DATASET:
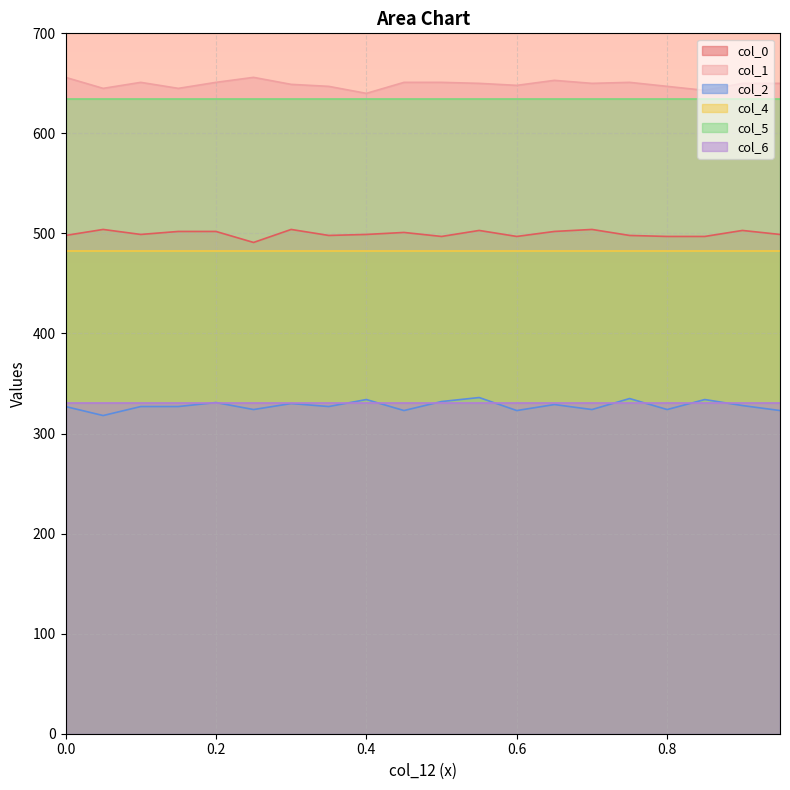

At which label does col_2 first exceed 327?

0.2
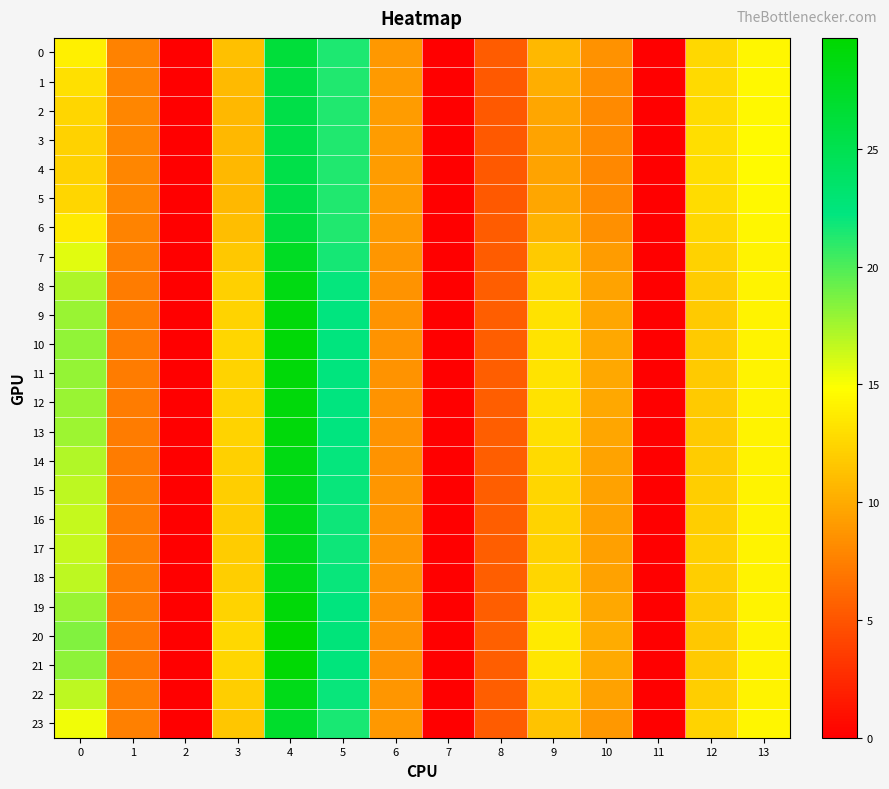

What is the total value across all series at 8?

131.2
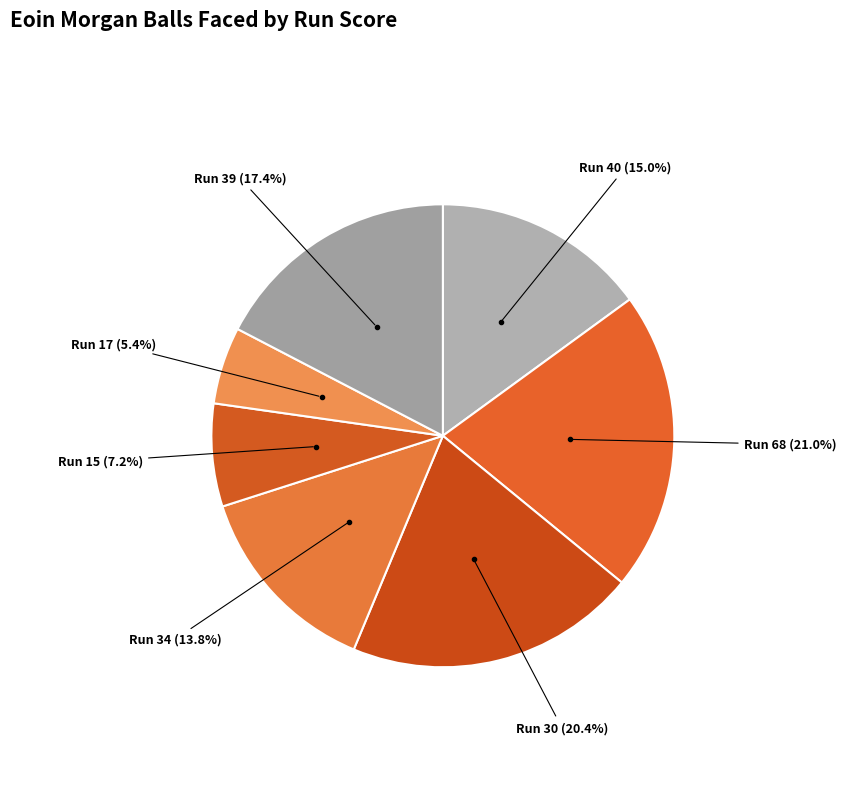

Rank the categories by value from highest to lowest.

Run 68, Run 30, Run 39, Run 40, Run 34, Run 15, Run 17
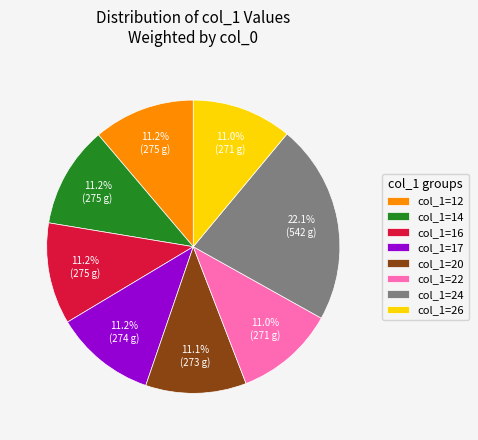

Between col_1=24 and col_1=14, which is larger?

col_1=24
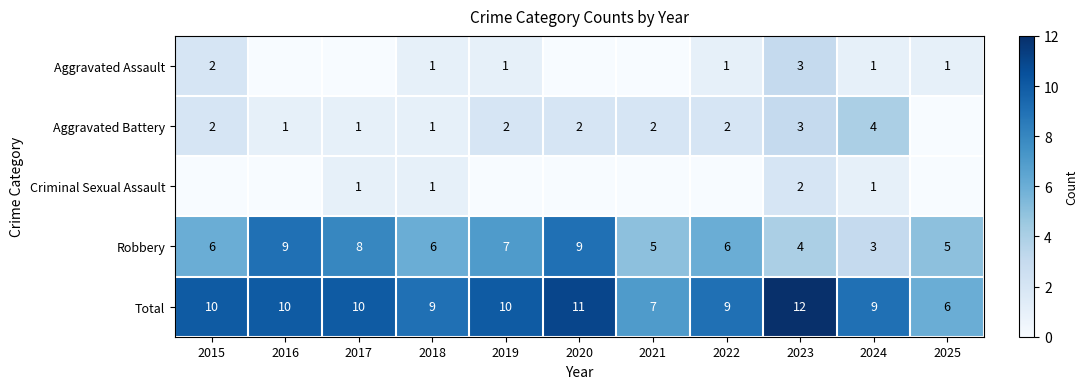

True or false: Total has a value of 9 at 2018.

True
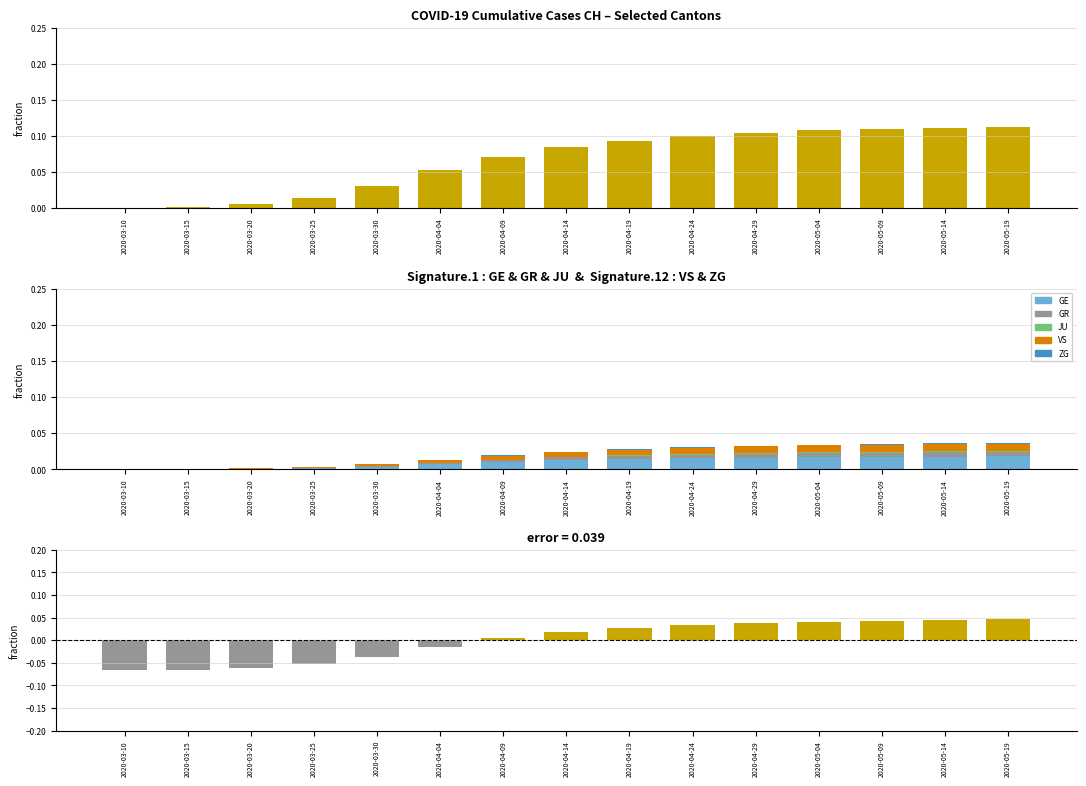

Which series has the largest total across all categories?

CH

...

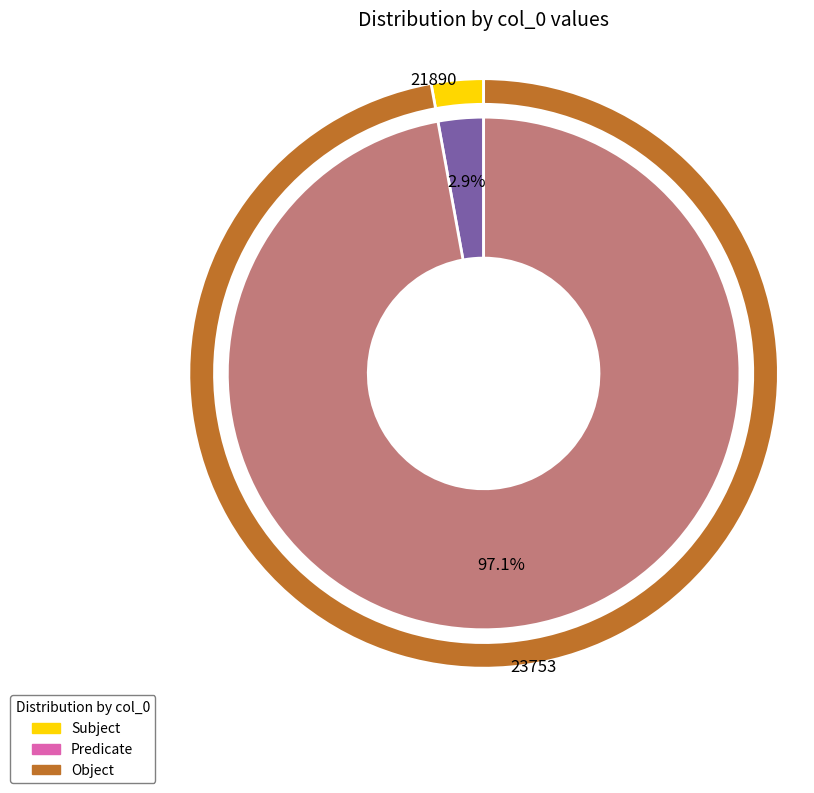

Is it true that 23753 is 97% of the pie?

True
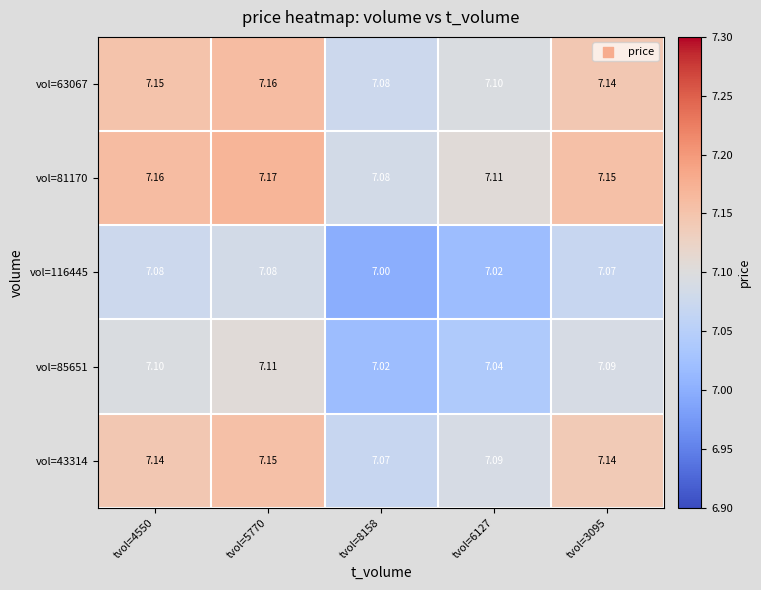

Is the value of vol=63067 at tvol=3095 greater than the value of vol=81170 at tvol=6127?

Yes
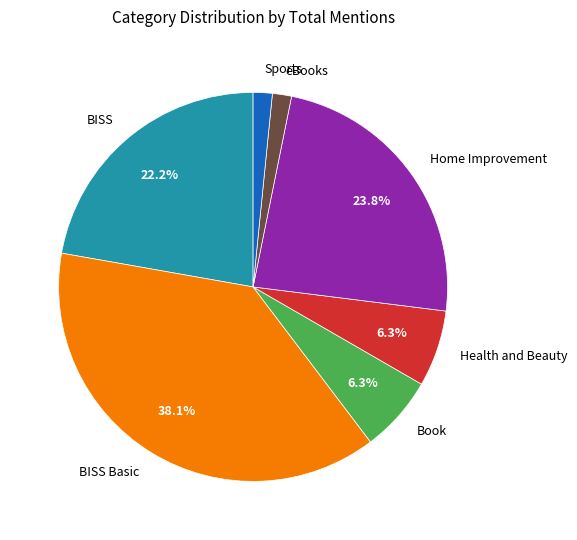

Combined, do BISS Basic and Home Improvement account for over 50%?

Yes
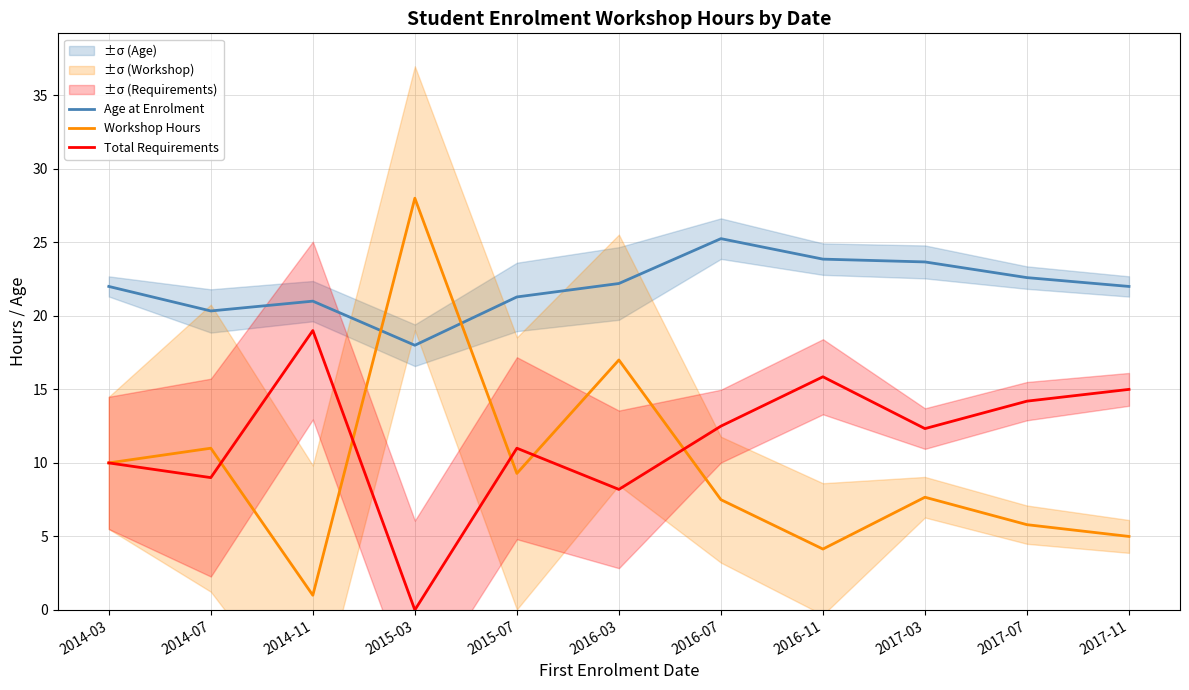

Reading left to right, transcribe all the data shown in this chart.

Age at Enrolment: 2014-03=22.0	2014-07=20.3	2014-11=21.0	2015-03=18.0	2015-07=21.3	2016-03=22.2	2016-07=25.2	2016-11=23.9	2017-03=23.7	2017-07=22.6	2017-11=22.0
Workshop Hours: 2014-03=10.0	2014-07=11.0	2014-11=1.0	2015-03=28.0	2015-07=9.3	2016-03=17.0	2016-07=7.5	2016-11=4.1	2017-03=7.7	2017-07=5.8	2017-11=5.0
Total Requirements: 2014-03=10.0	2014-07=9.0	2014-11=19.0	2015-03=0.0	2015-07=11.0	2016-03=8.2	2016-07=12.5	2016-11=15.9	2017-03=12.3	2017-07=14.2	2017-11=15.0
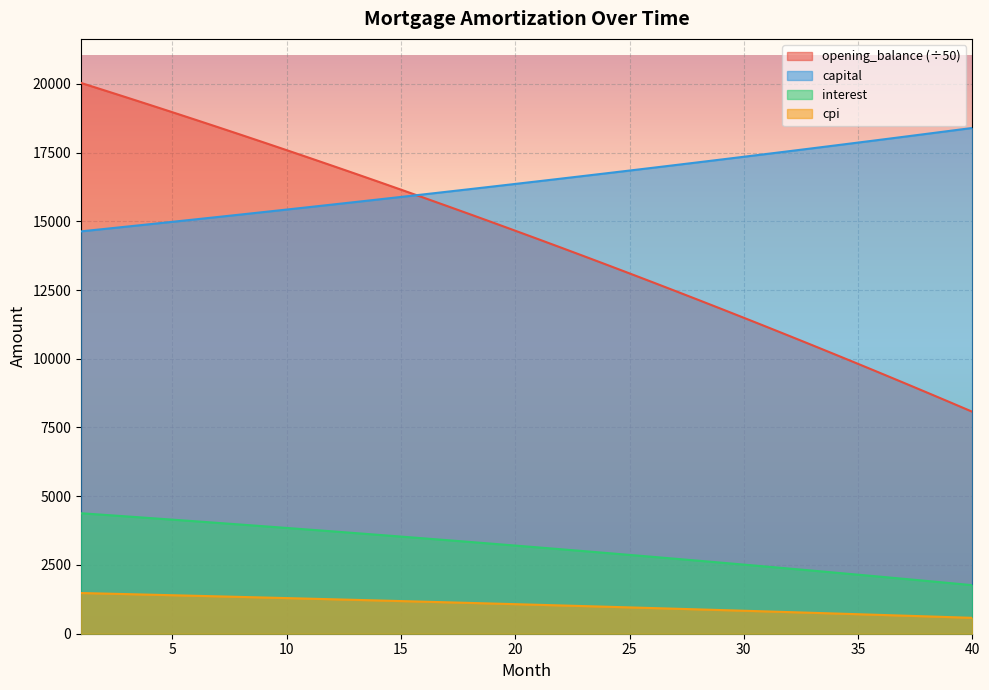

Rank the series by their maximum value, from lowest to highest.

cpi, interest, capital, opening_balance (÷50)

---

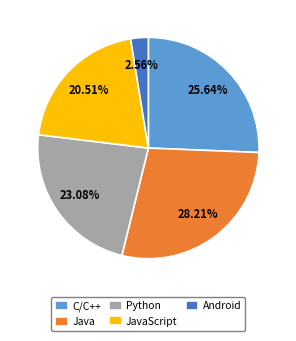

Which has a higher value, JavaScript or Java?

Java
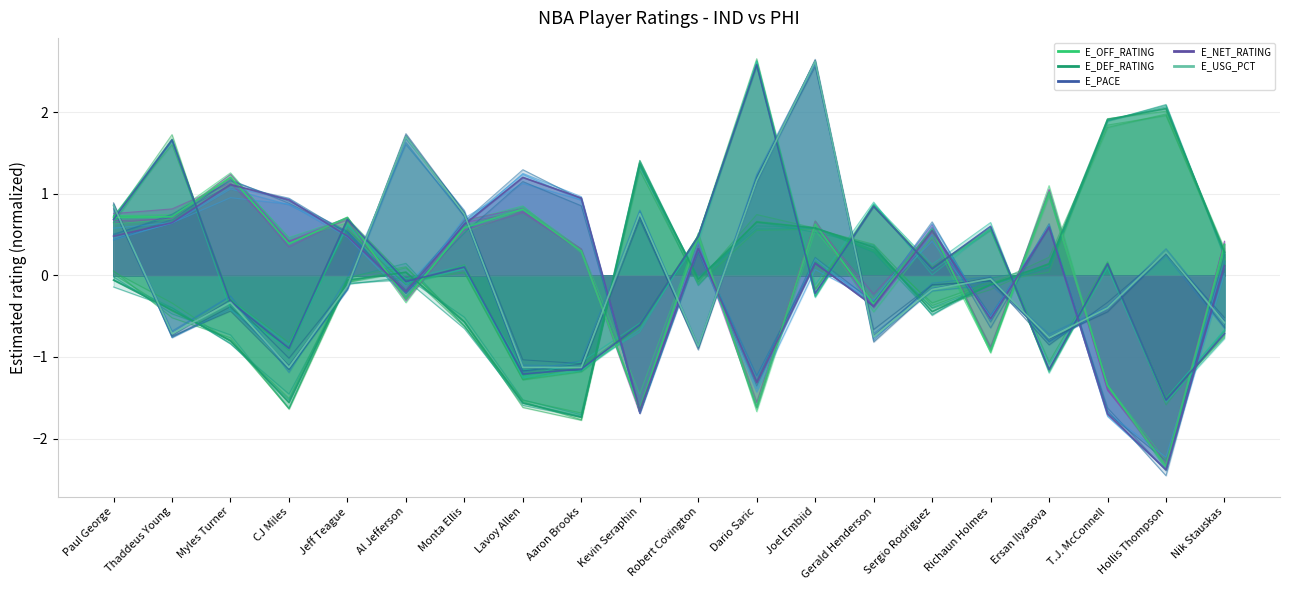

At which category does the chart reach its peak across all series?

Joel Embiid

EXERCISE AIM: Give the part of the listing that opens with the line containing "True or false: Total" and closes with the line containing "Which series has" as a Markdown table with the columns Row and Line. Leave out blank lines and picture placeholders.

THE ANSWER:
| Row | Line |
|---|---|
| 1 | True or false: Total has a value of 9 at 2018. |
| 2 | True |
| 3 | Which series has the largest total across all categories? |